In yesterday’s SMH, Steve Bartholomeusz, gave us a copper update and it was great reading.

“Dr Copper’s prognosis is for a full recovery in the health of the global economy, and prices for commodities overall are signalling something better than just a return to pre-pandemic conditions,” he wrote. “It is now trading about 26 per cent above its price a year ago, before public awareness of the coronavirus hit markets, and 72 per cent above last year’s March nadir.”

This comes as elsewhere commodity prices are spiking, with iron ore up 80% on its price a year ago and 174% on its worst price last year, when we all thought the world was heading towards the Great Depression Mk II.

Steve suggests there are many predicting a super cycle mining boom, which will be good for Australia and the Treasurer, who needs economic growth to surge to help pay down his huge Budget Deficit, which he predicted to be as big as $213.7 billion!

Interestingly, the faster we grow, the quicker that number falls and that’s a guess the Treasurer hopes he got wrong.

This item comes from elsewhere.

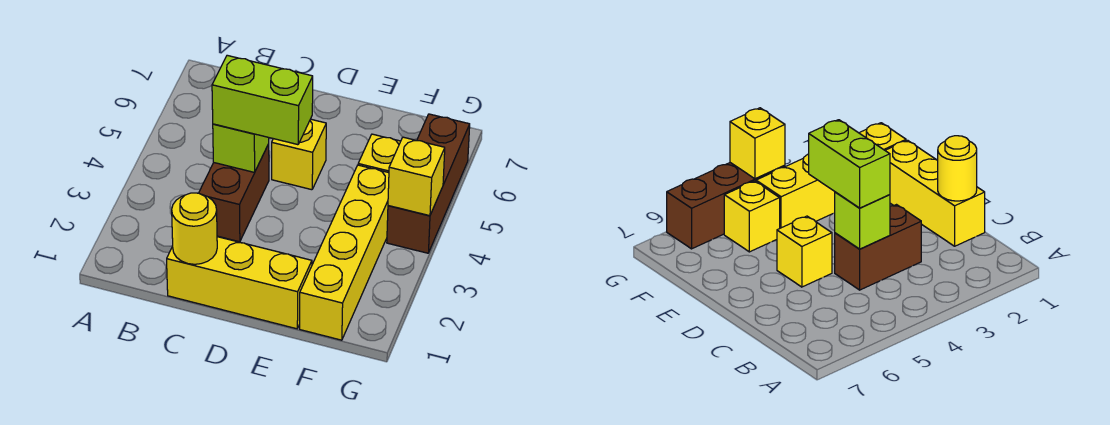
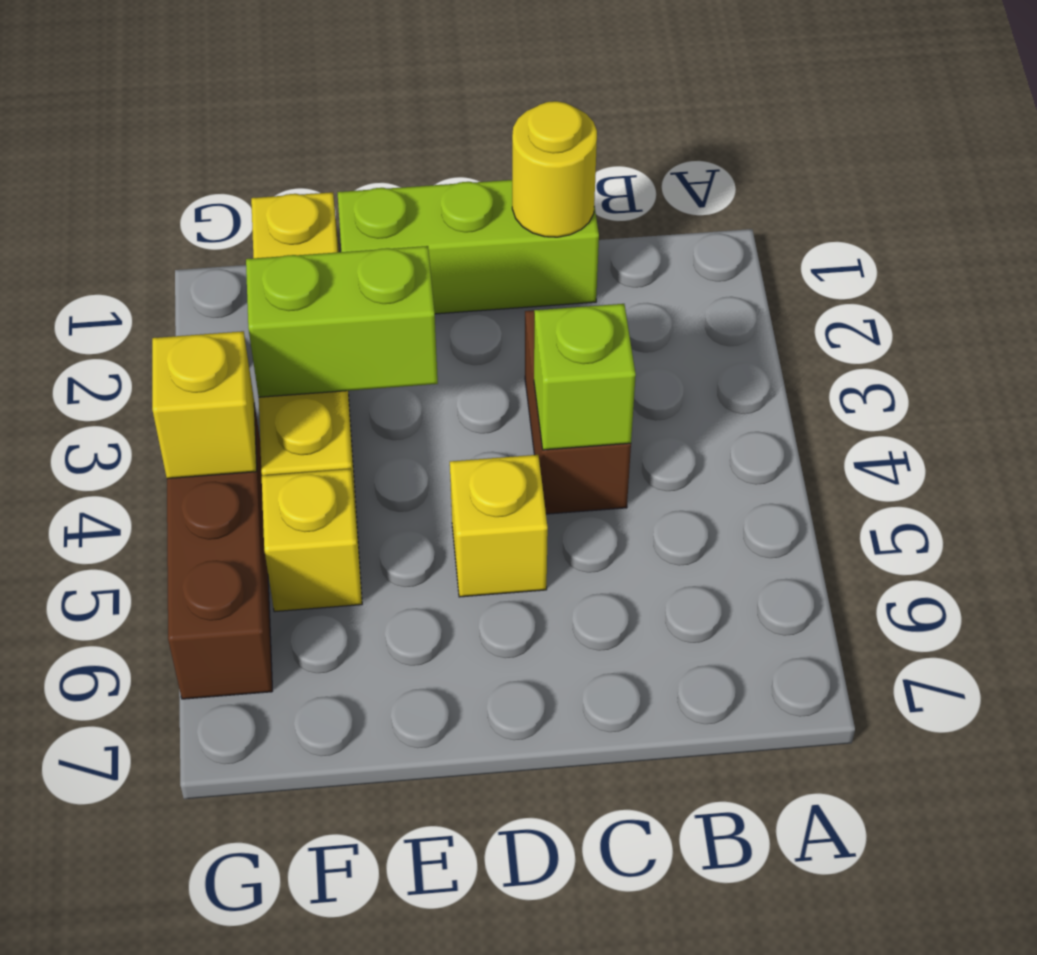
yellow brick C1:E1 level 1 -> lime brick C1:E1 level 1
lime brick C4:D4 level 3 -> lime brick E3:F3 level 2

But it’s not just commodities screaming good times are coming. The US stock market remains positive, even with crazy COVID-19 infections, which tells us just how important vaccinations are to this optimistic economic story of 2021.

S&P 500 One Year

And while on US stocks, another good predicting indicator is the Dow Jones Transportation Average. This plots how the demand for transportation business products is performing. And once again, the news is very positive.

The chart below shows the transport activity is now higher than it was before the Coronavirus crash of the stock market and again reinforces the view that 2021 looks set to be a very good year for business and stock prices.

Dow Jones Transportation Average

Source: Business Insider

But can this good news last?

Here’s Steve again, and I think he’s spot on.

“Global debt rose some $US17 trillion last year to about $US275 trillion, or 105 per cent of global GDP, according to the International Institute of Finance – and is still rising. Most of that increase – about $US10 trillion, according to Fitch Ratings – was in government debt,” he pointed out. “Those fiscal spigots aren’t suddenly going to get turned off – the Fed and the European Central Bank have signalled their current settings will remain until there are signs of sustained inflation, which may be years away.”

I’ll be watching inflation and then interest rates but until then I’m going to quote that old Prince song: “party like it’s 1999”. But because that was one year before the Dotcom crash, I’m going to “party like its 2021”!